──────── Task material ────────
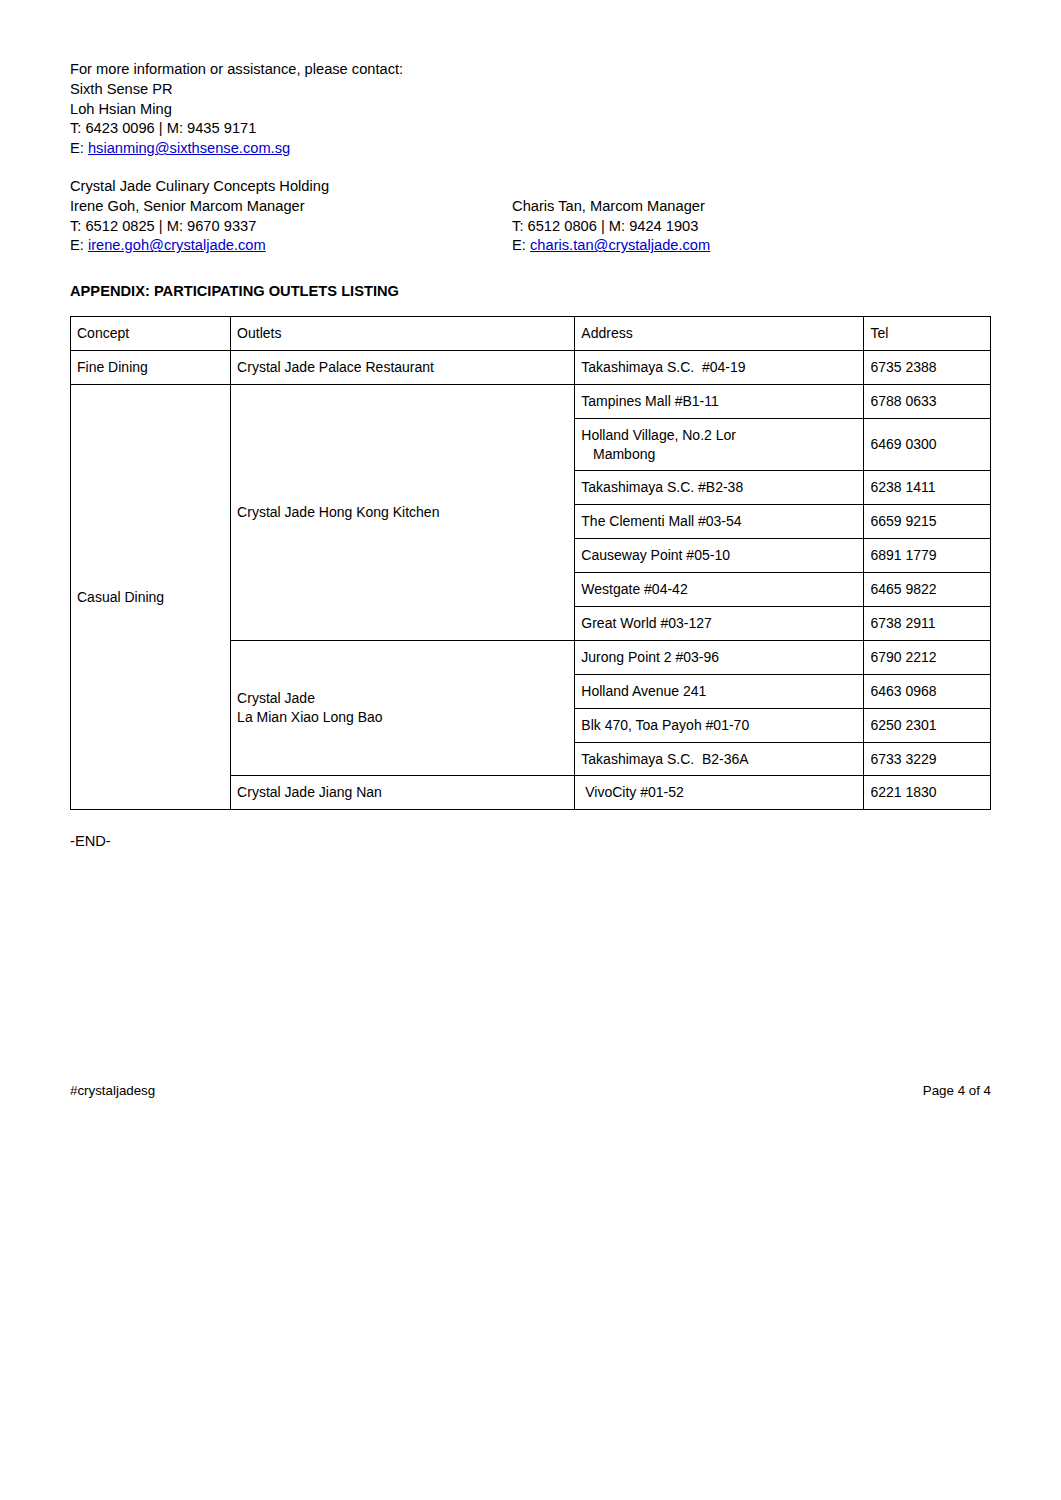For more information or assistance, please contact:
Sixth Sense PR
Loh Hsian Ming
T: 6423 0096 | M: 9435 9171
E: hsianming@sixthsense.com.sg
Crystal Jade Culinary Concepts Holding
| Irene Goh, Senior Marcom Manager | Charis Tan, Marcom Manager |
| T: 6512 0825 / M: 9670 9337 | T: 6512 0806 / M: 9424 1903 |
| E: irene.goh@crystaljade.com | E: charis.tan@crystaljade.com |
APPENDIX: PARTICIPATING OUTLETS LISTING
| Concept | Outlets | Address | Tel |
| --- | --- | --- | --- |
| Fine Dining | Crystal Jade Palace Restaurant | Takashimaya S.C. #04-19 | 6735 2388 |
| Casual Dining | Crystal Jade Hong Kong Kitchen | Tampines Mall #B1-11 | 6788 0633 |
| Holland Village, No.2 Lor Mambong | 6469 0300 |
| Takashimaya S.C. #B2-38 | 6238 1411 |
| The Clementi Mall #03-54 | 6659 9215 |
| Causeway Point #05-10 | 6891 1779 |
| Westgate #04-42 | 6465 9822 |
| Great World #03-127 | 6738 2911 |
| Crystal Jade La Mian Xiao Long Bao | Jurong Point 2 #03-96 | 6790 2212 |
| Holland Avenue 241 | 6463 0968 |
| Blk 470, Toa Payoh #01-70 | 6250 2301 |
| Takashimaya S.C. B2-36A | 6733 3229 |
| Crystal Jade Jiang Nan | VivoCity #01-52 | 6221 1830 |
-END-
#crystaljadesg Page 4 of 4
────────
Task details => With the pictures left aside, set down each entry above exactly as it stands.

Written solution =>
For more information or assistance, please contact:
Sixth Sense PR
Loh Hsian Ming
T: 6423 0096 | M: 9435 9171
E: hsianming@sixthsense.com.sg
Crystal Jade Culinary Concepts Holding
| Irene Goh, Senior Marcom Manager | Charis Tan, Marcom Manager |
| T: 6512 0825 / M: 9670 9337 | T: 6512 0806 / M: 9424 1903 |
| E: irene.goh@crystaljade.com | E: charis.tan@crystaljade.com |
APPENDIX: PARTICIPATING OUTLETS LISTING
| Concept | Outlets | Address | Tel |
| --- | --- | --- | --- |
| Fine Dining | Crystal Jade Palace Restaurant | Takashimaya S.C. #04-19 | 6735 2388 |
| Casual Dining | Crystal Jade Hong Kong Kitchen | Tampines Mall #B1-11 | 6788 0633 |
| Holland Village, No.2 Lor Mambong | 6469 0300 |
| Takashimaya S.C. #B2-38 | 6238 1411 |
| The Clementi Mall #03-54 | 6659 9215 |
| Causeway Point #05-10 | 6891 1779 |
| Westgate #04-42 | 6465 9822 |
| Great World #03-127 | 6738 2911 |
| Crystal Jade La Mian Xiao Long Bao | Jurong Point 2 #03-96 | 6790 2212 |
| Holland Avenue 241 | 6463 0968 |
| Blk 470, Toa Payoh #01-70 | 6250 2301 |
| Takashimaya S.C. B2-36A | 6733 3229 |
| Crystal Jade Jiang Nan | VivoCity #01-52 | 6221 1830 |
-END-
#crystaljadesg Page 4 of 4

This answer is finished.